You didn't answer the question. So the consciousness of the illusion is real? One of my girlfriends was a voracious reader, but couldn't for the life of her recall anything out of them. She used to joke that I was "functionally illiterate" because I'd take six months to read something like Kavalier and Klay, but I could remember certain scenes in great detail. Is my ex-girlfriends' experience of her reading books real? Reading gives her great pleasure, so she must experience such pleasure. Her experience seems to be like mine when I recall having a dream where I felt certain emotions, but the contents of the dream fade out of my memory. Is her experience of reading and my experience of dreaming real?

If one deeply introspects about the nature of one's experience of experience, one may come to realize there's a certain fragmentary nature to consciousness.

Have you ever had episodes of behavior, for which you have no memory? "Blackouts?" I have. What if consciousness is simply an interesting epiphenomenon, unnecessary for thought and decision making? If all we have are people's reports of it, why should we accord any more epistemological significance to it than we do to religious experiences?

You’re conflating memory with consciousness.

As for the illusion question, it’s missing the point.

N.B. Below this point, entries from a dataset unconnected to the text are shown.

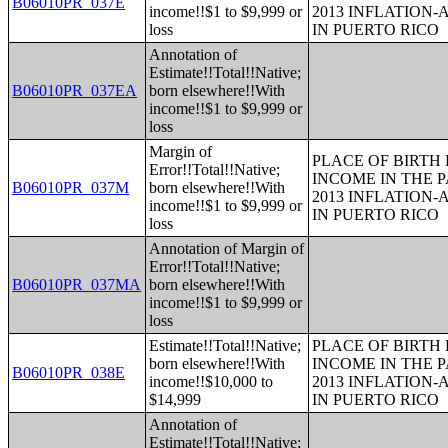
B06010PR_037E
income!!$1 to $9,999 or
2013 INFLATION
loss
IN PUERTO RICO
Annotation of
Estimate!!Total!!Native;
B06010PR_037EA
born elsewhere!!With
income!!$1 to $9,999 or
loss
Margin of
PLACE OF BIRTH
Error!!Total!!Native;
INCOME IN THE P
B06010PR_037M
born elsewhere!!With
2013 INFLATION
income!!$1 to $9,999 or
IN PUERTO RICO
loss
Annotation of Margin of
Error!!Total!!Native;
B06010PR_037MA
born elsewhere!!With
income!!$1 to $9,999 or
loss
Estimate!!Total!!Native;
PLACE OF BIRTH
born elsewhere!!With
INCOME IN THE P
B06010PR_038E
income!!$10,000 to
2013 INFLATION
$14,999
IN PUERTO RICO
Annotation of
Estimate!!Total!!Native;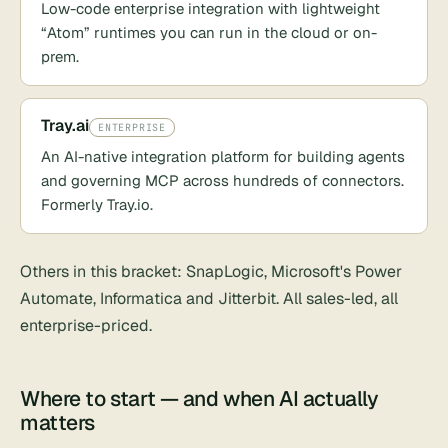
Low-code enterprise integration with lightweight
“Atom” runtimes you can run in the cloud or on-
prem.
Tray.ai
ENTERPRISE
An AI-native integration platform for building agents
and governing MCP across hundreds of connectors.
Formerly Tray.io.
Others in this bracket:
SnapLogic
, Microsoft's
Power
Automate
, Informatica and Jitterbit. All sales-led, all
enterprise-priced.
Where to start — and when AI actually
matters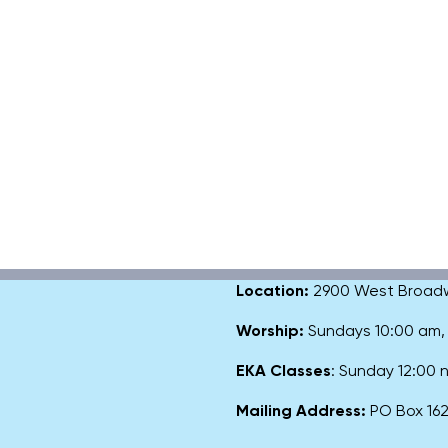
Location:
2900 West Broadway
Worship:
Sundays 10:00 am
EKA Classes
: Sunday 12:00
Mailing Address:
PO Box 1627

It doesn’t make sense to call it an illusion. Your conscious experience may accurately reflect reality, but that doesn’t change the fact that you are experiencing the phenomenon of consciousness. That our consciousness is more fragmented than we at first think is similarly irrelevant to the hard problem; fragmented or not, the subjective experience lacks explanation.

It’s very well possible that consciousness is unnecessary for thought. I strongly doubt that it is totally useless altogether, but that’s certainly possible too.

Even if you believe it is probably useless, we investigate things of dubious utility all the time, often discovering unforeseen uses along the way.

So the question remains: why are you so eager to dismiss the defining feature of the human experience?